Any comments/suggestions on how to get started in computing such a problem? Perhaps not yet possible?

Thx,
B-C

haidar
Posts: 22
Joined: Fri Sep 19, 2014 3:43 pm

### Re: Sequential SVD computation for Big Data using MAGMA

Dear B-C,
The paper you refer to is a experimental code for CPU multicore, it does not use GPU.
your matrix is square, you might look at this paper
The paper include formula to calculate the expected time for a calculation, so you can first plug your number and get how many hours/days
an out of memory SVD will cost you and if the number is reasonable then we can work together to let you use the experimental code.

Azzam

Boxed Cylon
Posts: 36
Joined: Sat Nov 21, 2009 6:03 pm

### Re: Sequential SVD computation for Big Data using MAGMA

Thanks for the reply and offer - I've been thinking about it.

I had reached the same conclusion - that is, computations of an SVD in parallel is still an active area of research, computation in a sequential fashion is even more towards research, and implementing these on a GPU is even further out there.

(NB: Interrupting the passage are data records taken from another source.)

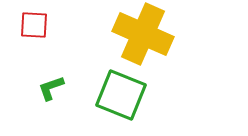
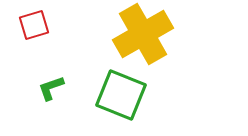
red square: rotated 20 degrees counterclockwise
yellow cross: rotated 36 degrees clockwise
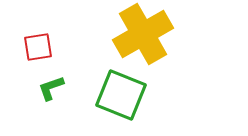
red square: moved 4 px right, 22 px down; rotated 8 degrees clockwise
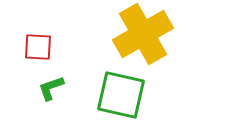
red square: rotated 12 degrees clockwise
green square: rotated 9 degrees counterclockwise
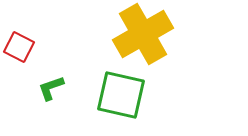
red square: moved 19 px left; rotated 24 degrees clockwise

I've fussed with my own situation, and I find my new 1080 ti can compute an SVD of a 25000X25000 matrix in a few minutes. That's about the maximum size (perhaps a little bigger, 30000X30000 crashes). 25000X25000 single precision is 2.5 GB of memory. My particular problem involves ocean modeling, and I can perhaps just barely get by with state vector sizes 25000 - it means greatly reducing the spatial resolution I can use.

Your offer is interesting, but... I see it is serious ( c.f., http://www.netlib.org/utk/people/JackDo ... papers.htm ; I took a look at the paper you mentioned.)...I doubt I could keep up with you, even if I had the time to devote to the problem. My knowledge of coding in C amounts to a primitive "monkey see, monkey do". The above SVD was computed using an older matlab SVD/gpu. What I want to do next is write a mex file to use the more recent MAGMA SVD, which I am sure I can do. Technically, I would only have to compute the SVD once, assuming I get the right answer (there is only one ocean), so that if a larger vector would take longer to compute (days, a week), it would not bother me. From the numbers in the paper, an SVD of a 1MX1M matrix would actually seem manageable in computation time, with patience.

Perhaps I can let the problem simmer on the back burner and make progress here and there. I gather one has to implement an algorithm of a sequence of data transfers and tiled matrix manipulations to compute a sequential SVD. I've done simpler sets of computations using matlab mex files and MAGMA (pre matlab parallel toolbox). So perhaps I could cobble together a sequential SVD with your guidance that way. It occurs to me that it might even be possible to compute a sequential SVD just using what is available in matlab (?), if one were clever. That would make it easy.

Anyways, you see the issue - it would be nice to be able to compute the large-sized SVDs, but I am reluctant (and likely unable) to get too involved on the research side of things. It bears thinking about, however. There is an obvious general need for the ability to compute SVDs of extra-large matrices.